Stem 1 — Classic drug-drug interaction:

Stem 2 — Linezolid trap:

Stem 3 — Postoperative meperidine:

Stem 4 — Citalopram overdose with QTc:

Stem 5 — Distinguishing SS from NMS:

Stem 6 — Antidepressant transition:

Stem 7 — Pediatric/adolescent overdose:

Stem 8 — Ethics/disposition:

One-Line Recap

Serotonin syndrome is a clinical diagnosis (Hunter criteria) of rapid-onset clonus, hyperreflexia, autonomic instability, and altered mental status occurring within hours of a serotonergic drug interaction or overdose, managed by immediate discontinuation of all serotonergic agents, aggressive benzodiazepines, active external cooling, and cyproheptadine for refractory moderate-to-severe cases.

Board pearl: When you see "ankle clonus + diaphoresis + recent medication change," the answer is serotonin syndrome — and the next step is almost always stop the drug and give benzodiazepines.

Diagnosis: Hunter criteria — serotonergic agent + clonus (spontaneous, inducible, or ocular) ± agitation, diaphoresis, tremor, hyperreflexia (lower > upper), hyperthermia. Onset within hours distinguishes from NMS (days–weeks).
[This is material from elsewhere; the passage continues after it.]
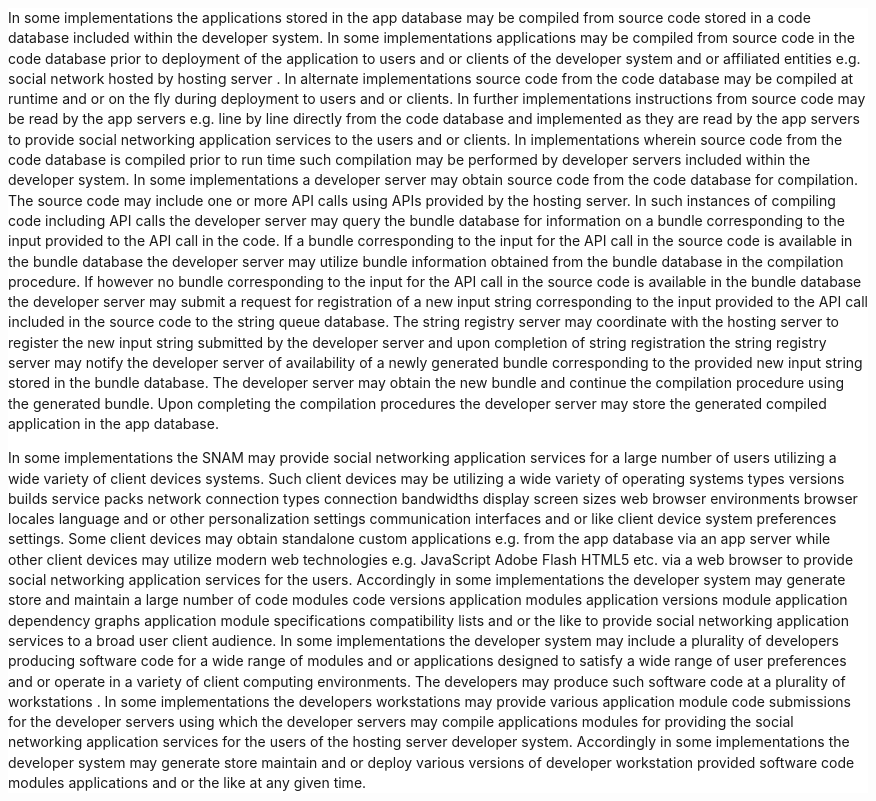In some implementations the applications stored in the app database may be compiled from source code stored in a code database included within the developer system. In some implementations applications may be compiled from source code in the code database prior to deployment of the application to users and or clients of the developer system and or affiliated entities e.g. social network hosted by hosting server . In alternate implementations source code from the code database may be compiled at runtime and or on the fly during deployment to users and or clients. In further implementations instructions from source code may be read by the app servers e.g. line by line directly from the code database and implemented as they are read by the app servers to provide social networking application services to the users and or clients. In implementations wherein source code from the code database is compiled prior to run time such compilation may be performed by developer servers included within the developer system. In some implementations a developer server may obtain source code from the code database for compilation. The source code may include one or more API calls using APIs provided by the hosting server. In such instances of compiling code including API calls the developer server may query the bundle database for information on a bundle corresponding to the input provided to the API call in the code. If a bundle corresponding to the input for the API call in the source code is available in the bundle database the developer server may utilize bundle information obtained from the bundle database in the compilation procedure. If however no bundle corresponding to the input for the API call in the source code is available in the bundle database the developer server may submit a request for registration of a new input string corresponding to the input provided to the API call included in the source code to the string queue database. The string registry server may coordinate with the hosting server to register the new input string submitted by the developer server and upon completion of string registration the string registry server may notify the developer server of availability of a newly generated bundle corresponding to the provided new input string stored in the bundle database. The developer server may obtain the new bundle and continue the compilation procedure using the generated bundle. Upon completing the compilation procedures the developer server may store the generated compiled application in the app database.

In some implementations the SNAM may provide social networking application services for a large number of users utilizing a wide variety of client devices systems. Such client devices may be utilizing a wide variety of operating systems types versions builds service packs network connection types connection bandwidths display screen sizes web browser environments browser locales language and or other personalization settings communication interfaces and or like client device system preferences settings. Some client devices may obtain standalone custom applications e.g. from the app database via an app server while other client devices may utilize modern web technologies e.g. JavaScript Adobe Flash HTML5 etc. via a web browser to provide social networking application services for the users. Accordingly in some implementations the developer system may generate store and maintain a large number of code modules code versions application modules application versions module application dependency graphs application module specifications compatibility lists and or the like to provide social networking application services to a broad user client audience. In some implementations the developer system may include a plurality of developers producing software code for a wide range of modules and or applications designed to satisfy a wide range of user preferences and or operate in a variety of client computing environments. The developers may produce such software code at a plurality of workstations . In some implementations the developers workstations may provide various application module code submissions for the developer servers using which the developer servers may compile applications modules for providing the social networking application services for the users of the hosting server developer system. Accordingly in some implementations the developer system may generate store maintain and or deploy various versions of developer workstation provided software code modules applications and or the like at any given time.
First-line treatment: Stop all serotonergic drugs → IV benzodiazepines (lorazepam/diazepam, titrate, no ceiling) → active external cooling → IV crystalloid for rhabdo prevention → avoid antipyretics, restraints alone, succinylcholine, bromocriptine, dantrolene, antipsychotics.

Refractory/severe: Cyproheptadine 12 mg PO/NG load → 2 mg q2h. ICU admission for T >40°C, rigidity, AMS, hemodynamic instability. RSI with rocuronium + continuous paralysis if hyperthermia uncontrolled. Citalopram overdose adds QTc/torsades risk — magnesium, correct electrolytes.

Disposition and prevention: All intentional overdoses get APAP/salicylate/pregnancy test + psychiatric evaluation before discharge + lethal means restriction. Medication reconciliation flagging tramadol, meperidine, linezolid, ondansetron, dextromethorphan, MAOIs, triptans, St. John's wort. Honor washout periods — fluoxetine to MAOI = 5 weeks; others = 2 weeks. Sertraline is preferred SSRI in pregnancy; fluoxetine is FDA-approved for children ≥8. Follow-up with psychiatry within 1 week, primary care within 2 weeks, check sodium at 2–4 weeks for SIADH risk.